Ce sont comme autant de madrigaux de l’Anthologie mis en couleurs. L’artiste est comme Apelle ressuscité au milieu d’une troupe d’Athéniennes.
Celui que j’aime entre toutes, est la Jeune Innocente qui arrose son pot de fleurs. On ne la regarde pas longtemps sans devenir sensible. Ce n’est pas son amant, c’est son père ou sa mère qu’on voudrait être. Sa tête est si noble ! Elle est si simple et si ingénue ! Ah, qui est-ce qui oserait lui tendre un piège ? C’est la couleur de chair la plus vraie ; peut-être y désirerait-on un peu plus de vigueur. La draperie est large ; peut-être la voudrait-on un peu plus légère. Malgré le bas-relief dont on a décoré le pot de fleurs, on dit qu’il ressemble un peu trop pour la forme à ceux du Quai de la ferraille.

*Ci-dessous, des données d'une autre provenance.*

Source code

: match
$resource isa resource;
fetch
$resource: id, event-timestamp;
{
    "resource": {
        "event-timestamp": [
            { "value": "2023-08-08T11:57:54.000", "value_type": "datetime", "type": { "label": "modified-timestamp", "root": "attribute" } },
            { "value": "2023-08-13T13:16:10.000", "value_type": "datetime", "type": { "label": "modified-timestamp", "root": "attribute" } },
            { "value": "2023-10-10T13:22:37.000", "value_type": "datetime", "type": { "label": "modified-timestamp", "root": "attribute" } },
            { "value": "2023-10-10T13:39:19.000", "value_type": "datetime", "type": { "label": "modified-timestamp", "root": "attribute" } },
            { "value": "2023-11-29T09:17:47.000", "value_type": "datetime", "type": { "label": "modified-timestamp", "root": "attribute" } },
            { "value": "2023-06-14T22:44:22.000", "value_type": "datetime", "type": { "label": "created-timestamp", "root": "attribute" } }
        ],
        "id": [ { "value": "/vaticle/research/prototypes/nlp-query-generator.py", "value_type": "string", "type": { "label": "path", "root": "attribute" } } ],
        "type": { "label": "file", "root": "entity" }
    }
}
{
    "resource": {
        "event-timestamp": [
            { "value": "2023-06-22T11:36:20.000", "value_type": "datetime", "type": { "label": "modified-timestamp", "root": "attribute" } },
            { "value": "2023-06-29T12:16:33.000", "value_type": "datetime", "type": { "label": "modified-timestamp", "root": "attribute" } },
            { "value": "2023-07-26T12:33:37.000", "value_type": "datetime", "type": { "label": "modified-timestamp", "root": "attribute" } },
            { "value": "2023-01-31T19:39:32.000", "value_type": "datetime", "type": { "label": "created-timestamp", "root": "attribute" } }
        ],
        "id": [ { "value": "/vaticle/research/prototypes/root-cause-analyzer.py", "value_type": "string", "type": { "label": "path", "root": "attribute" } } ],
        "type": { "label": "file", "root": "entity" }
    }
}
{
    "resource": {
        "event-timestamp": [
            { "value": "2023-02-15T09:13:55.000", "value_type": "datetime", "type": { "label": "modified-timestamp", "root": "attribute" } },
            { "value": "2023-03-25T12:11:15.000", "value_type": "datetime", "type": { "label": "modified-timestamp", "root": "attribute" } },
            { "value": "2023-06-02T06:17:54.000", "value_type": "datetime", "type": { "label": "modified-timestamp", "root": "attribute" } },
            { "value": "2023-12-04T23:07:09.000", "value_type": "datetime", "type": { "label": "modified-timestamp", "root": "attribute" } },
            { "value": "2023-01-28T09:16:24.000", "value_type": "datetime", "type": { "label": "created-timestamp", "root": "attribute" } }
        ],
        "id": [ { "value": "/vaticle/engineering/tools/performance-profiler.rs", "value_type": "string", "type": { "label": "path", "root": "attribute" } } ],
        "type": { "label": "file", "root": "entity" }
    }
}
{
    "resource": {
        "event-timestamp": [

Mais encore un mot sur la Marchande de modes. On prétend que les Anciens n’en auraient jamais fait le sujet d’un tableau isolé ; qu’ils auraient réservé cette composition et celles du même genre, pour un cabinet de bains, un plafond, ou pour les murs de quelque grotte souterraine. Et puis, cette suivante qui d’un bras qui pend nonchalamment va de distraction ou d’instinct relever avec l’extrémité de ses jolis doigts le bord de sa tunique, à l’endroit… En vérité, les critiques sont de sottes gens ! Pardon, Monsieur Vien, pardon ! Vous avez fait dix tableaux charmants. Tous méritent les plus grands éloges par leur précieux dessin et le style délicat dans lequel vous les avez traités. Que ne suis-je possesseur du plus faible de tous ! Je le regarderais souvent, et il serait couvert d’or, lorsque vous ne seriez plus.